Pulang kerja malam hari, mereka sudah tidur; dan saat mereka berangkat sekolah pagi hari, saya masih tergolek di tempat tidur. Sabtu-Minggu memang kami sepakat libur dan meliburkan diri. Namun, waktu sependek itu lebih banyak habis untuk berjalan-jalan ke mall dan ke kolam renang; tanpa sempat saling cerita saya bekerja apa dan sedang mengerjakan apa.

Yang ada justru, setelah saya pikir sekaligus kaji ulang, di tengah mall atau kolam renang, handphone saya seringkali berdering.
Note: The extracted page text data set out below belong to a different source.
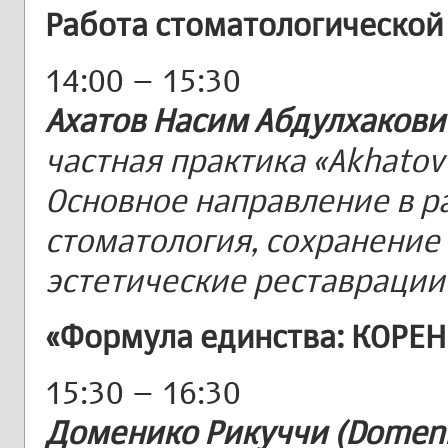
Работа стоматологической
14:00 – 15:30
Ахатов Насим Абдулхакови
частная практика «Akhatov D
Основное направление в р
стоматология, сохранение
эстетические реставрации
«Формула единства: КОРЕ
15:30 – 16:30
Доменико Рикуччи (Domenic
Lalu, dalam hitungan menit, saya berpamitan dan meninggalkan mereka dengan satu alasan: meeting.

....kalau ditanya mau ke mana, Ayah selalu bilang miting. Kalau ditelepon Bunda sudah malam kok belum pulang, Ayah jawab lagi miting. Jadi, miting adalah profesi Ayah saya....

***

Itu sebabnya saya sekarang membuka blog. Tempat saya berakselerasi dan bereksplorasi menjelaskan kepada dunia, meski tetap saja tak detail, apa saya dan siapa saya.

Setidaknya, agar anak-anak saya mengerti, bahwa Ayahnya sesekali juga menulis blog, bukan melulu meeting.